Sayyed Mohamed Hassan El Amine: Arab divisions are caused by the absence of a true project

Wissam Al Amine conducted an interview Muslim scholar Mohamed Hassan al-Amine around the lack of a true Arab unity project, and the questionable projects of the past that had ulterior motives.

In the opinion of the Muslim scholar Mohamed Hassan al-Amine, it is impossible to talk about the failure of the Arab project because the question that arises before it is, was there ever a true Arab project to be judged in the first place?

“We believe that the Arab project is a great idea that has not been completed or at least no plans and strategies have been put in place for this project except by the groups of unity. Cooperation and integration in the matter have remained slogans and have never turned into real projects,” said Al-Amine.

“From our point of view, the true Arab project is almost impossible in light of the current regional and international realities and even on the cultural and moral level, although the Arab people have seen in some decades of the past century promises of unity, socialism and equality, Its aim was only to consolidate the rule in this or that country.”Al-Amine further explains that “Even the project which was the unity between Egypt and Syria as a beginning for the era of unity, failed at a record speed. That helped perpetuate disintegration of unity among the Arab peoples, and failure in the areas of growth and education. This has limited aspirations to a point where unity becomes a target for each individual state and the risk of fragmentation within each country and the response to it became the highest goal of national and political action. The project of liberation, i.e. the liberation of Palestine, which was the axis of emotional and objective national and national cohesion, was limited by the constant defeats to the point that the general goal became how to reconcile with the Zionist entity and limit its expansionist ambitions. In these circumstances, there are repercussions that cannot be positive and results that cannot be coveted, but they are now at the current stage the effects that have risen from the Arab disintegration.”

Mr. Al-Amin stressed that “On this occasion, I would like to present my opinion which may seem strange, despite its obviousness, that the Arab conflicts in the Arab regions and within each region between the public and the authority were mostly due to the so-called Arab revolutions. In fact, these revolutions were nothing more than military coups that had nothing to do with the culture of revolution and the change they are supposed to ensure. It was just a deceit for the masses to accept the removal of old regimes. The surprising fact is that had the systems that existed before the revolutions continued, they could have been more capable of drafting an Arab project. Unfortunately, we still consider the age of these royal regimes and others an age of decline, despite the severity of the degeneration caused by the following Arab regimes.
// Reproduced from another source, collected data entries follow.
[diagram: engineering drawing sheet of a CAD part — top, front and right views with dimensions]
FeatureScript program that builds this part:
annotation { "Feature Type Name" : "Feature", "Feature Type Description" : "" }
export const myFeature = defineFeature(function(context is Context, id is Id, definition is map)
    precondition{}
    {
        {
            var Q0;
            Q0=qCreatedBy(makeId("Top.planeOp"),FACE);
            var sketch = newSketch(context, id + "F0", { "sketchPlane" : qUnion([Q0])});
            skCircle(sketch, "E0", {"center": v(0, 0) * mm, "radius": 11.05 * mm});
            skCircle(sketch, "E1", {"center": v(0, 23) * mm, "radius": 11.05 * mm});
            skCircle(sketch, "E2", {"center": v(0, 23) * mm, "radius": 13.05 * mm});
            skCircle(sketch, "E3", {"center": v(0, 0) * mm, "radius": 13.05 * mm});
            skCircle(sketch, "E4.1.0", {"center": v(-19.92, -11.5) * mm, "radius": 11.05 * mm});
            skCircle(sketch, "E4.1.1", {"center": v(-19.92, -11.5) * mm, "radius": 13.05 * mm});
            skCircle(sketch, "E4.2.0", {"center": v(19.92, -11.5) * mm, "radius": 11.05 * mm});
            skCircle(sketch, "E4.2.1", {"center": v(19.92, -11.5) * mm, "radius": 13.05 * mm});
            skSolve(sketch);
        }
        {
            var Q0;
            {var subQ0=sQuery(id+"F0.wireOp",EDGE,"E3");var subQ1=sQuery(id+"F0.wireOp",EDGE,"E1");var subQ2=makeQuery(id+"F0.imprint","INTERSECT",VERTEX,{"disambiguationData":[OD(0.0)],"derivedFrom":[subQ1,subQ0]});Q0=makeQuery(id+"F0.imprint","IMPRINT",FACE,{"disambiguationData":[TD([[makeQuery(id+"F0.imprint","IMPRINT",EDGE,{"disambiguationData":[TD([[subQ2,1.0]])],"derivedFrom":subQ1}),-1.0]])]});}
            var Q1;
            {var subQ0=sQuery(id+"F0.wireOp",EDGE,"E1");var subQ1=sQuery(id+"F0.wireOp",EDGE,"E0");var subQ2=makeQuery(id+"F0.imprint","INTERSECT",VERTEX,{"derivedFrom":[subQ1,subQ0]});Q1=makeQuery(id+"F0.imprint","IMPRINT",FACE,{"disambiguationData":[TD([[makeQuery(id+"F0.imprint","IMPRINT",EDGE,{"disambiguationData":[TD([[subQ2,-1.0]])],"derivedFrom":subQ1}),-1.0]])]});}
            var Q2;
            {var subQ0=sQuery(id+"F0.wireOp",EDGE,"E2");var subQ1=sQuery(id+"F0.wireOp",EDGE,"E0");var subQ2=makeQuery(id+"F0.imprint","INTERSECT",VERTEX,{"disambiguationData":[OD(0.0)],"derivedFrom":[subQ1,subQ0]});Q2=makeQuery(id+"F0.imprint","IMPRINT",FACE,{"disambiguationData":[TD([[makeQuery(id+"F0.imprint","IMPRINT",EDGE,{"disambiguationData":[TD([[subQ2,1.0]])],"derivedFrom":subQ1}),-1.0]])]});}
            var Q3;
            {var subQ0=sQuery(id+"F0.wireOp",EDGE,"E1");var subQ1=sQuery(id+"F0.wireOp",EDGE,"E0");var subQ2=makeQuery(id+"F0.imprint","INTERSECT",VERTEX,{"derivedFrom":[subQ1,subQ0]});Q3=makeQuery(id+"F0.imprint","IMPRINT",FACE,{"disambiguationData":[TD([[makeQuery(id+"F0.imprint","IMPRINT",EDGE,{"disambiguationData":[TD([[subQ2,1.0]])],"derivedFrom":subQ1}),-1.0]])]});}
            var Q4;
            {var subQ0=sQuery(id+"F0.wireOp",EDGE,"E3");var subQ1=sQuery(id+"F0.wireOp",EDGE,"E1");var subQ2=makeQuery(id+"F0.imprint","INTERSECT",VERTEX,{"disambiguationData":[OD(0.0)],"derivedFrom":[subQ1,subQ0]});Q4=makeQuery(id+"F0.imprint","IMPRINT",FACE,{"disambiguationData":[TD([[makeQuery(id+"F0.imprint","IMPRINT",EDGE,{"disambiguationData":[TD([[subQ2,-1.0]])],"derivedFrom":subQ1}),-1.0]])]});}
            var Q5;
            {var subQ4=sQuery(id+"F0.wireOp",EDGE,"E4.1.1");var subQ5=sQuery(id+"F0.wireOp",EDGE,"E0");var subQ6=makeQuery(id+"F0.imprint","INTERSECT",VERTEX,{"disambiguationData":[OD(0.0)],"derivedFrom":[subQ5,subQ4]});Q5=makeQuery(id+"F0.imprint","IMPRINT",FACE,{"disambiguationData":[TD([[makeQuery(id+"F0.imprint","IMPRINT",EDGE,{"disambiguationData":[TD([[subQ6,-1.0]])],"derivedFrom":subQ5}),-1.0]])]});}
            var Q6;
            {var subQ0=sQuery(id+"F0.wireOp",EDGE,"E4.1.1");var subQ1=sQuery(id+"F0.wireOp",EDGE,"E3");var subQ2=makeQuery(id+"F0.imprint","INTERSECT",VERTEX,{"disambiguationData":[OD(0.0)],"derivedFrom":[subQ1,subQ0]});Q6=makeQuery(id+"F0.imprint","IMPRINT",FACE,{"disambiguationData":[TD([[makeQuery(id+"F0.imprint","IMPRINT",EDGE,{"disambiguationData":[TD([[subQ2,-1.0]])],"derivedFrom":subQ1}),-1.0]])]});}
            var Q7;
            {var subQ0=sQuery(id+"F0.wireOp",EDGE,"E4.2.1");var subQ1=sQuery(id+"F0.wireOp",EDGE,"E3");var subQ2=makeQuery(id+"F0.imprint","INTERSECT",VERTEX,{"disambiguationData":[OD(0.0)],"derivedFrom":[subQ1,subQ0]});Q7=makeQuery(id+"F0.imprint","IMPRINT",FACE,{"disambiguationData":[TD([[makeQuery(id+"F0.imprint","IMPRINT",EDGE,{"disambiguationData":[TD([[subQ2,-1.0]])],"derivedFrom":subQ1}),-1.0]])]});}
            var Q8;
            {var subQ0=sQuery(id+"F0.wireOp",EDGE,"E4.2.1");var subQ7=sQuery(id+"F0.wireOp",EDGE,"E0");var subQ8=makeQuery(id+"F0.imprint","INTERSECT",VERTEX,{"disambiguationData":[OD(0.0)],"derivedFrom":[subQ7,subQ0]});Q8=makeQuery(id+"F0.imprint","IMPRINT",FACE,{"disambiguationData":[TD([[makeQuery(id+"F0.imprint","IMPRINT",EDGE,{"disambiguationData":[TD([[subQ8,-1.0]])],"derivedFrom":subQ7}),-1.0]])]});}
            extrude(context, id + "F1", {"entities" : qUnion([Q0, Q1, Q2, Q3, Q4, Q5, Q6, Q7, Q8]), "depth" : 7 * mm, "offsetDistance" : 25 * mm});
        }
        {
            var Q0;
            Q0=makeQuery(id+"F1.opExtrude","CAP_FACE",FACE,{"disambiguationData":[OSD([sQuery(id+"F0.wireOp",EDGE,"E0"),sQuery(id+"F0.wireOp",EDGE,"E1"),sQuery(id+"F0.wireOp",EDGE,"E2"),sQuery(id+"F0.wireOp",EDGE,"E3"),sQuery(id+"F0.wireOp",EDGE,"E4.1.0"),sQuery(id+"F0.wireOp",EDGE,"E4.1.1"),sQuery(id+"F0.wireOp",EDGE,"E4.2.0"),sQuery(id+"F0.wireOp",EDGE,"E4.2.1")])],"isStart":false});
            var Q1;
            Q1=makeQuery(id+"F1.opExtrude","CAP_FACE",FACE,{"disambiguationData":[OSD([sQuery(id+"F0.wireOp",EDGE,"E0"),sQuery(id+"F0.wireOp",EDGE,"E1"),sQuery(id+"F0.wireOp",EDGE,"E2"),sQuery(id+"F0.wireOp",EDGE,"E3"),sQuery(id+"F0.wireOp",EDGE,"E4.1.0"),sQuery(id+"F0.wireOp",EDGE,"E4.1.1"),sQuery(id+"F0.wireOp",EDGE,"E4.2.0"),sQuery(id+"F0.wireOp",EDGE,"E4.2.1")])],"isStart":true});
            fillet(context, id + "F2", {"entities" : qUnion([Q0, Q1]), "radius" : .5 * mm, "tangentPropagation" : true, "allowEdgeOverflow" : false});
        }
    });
Al-Amine concludes saying: “We are not countries but tribes governed by the element of oppression and domination imposed by the authorities on their people or between by entities on less powerful entities. The people within the state are oppressed and defeated, and the state is regarded as defeated by the world’s powerful states. In terms of the balance of power, we are weak compared to the US and the powerful countries. However, I wonder how countries like Norway or Scandinavian countries in general, that are not as powerful as the US, have their own independent decision? The answer is that they are true states in the real sense, not quasi-states.”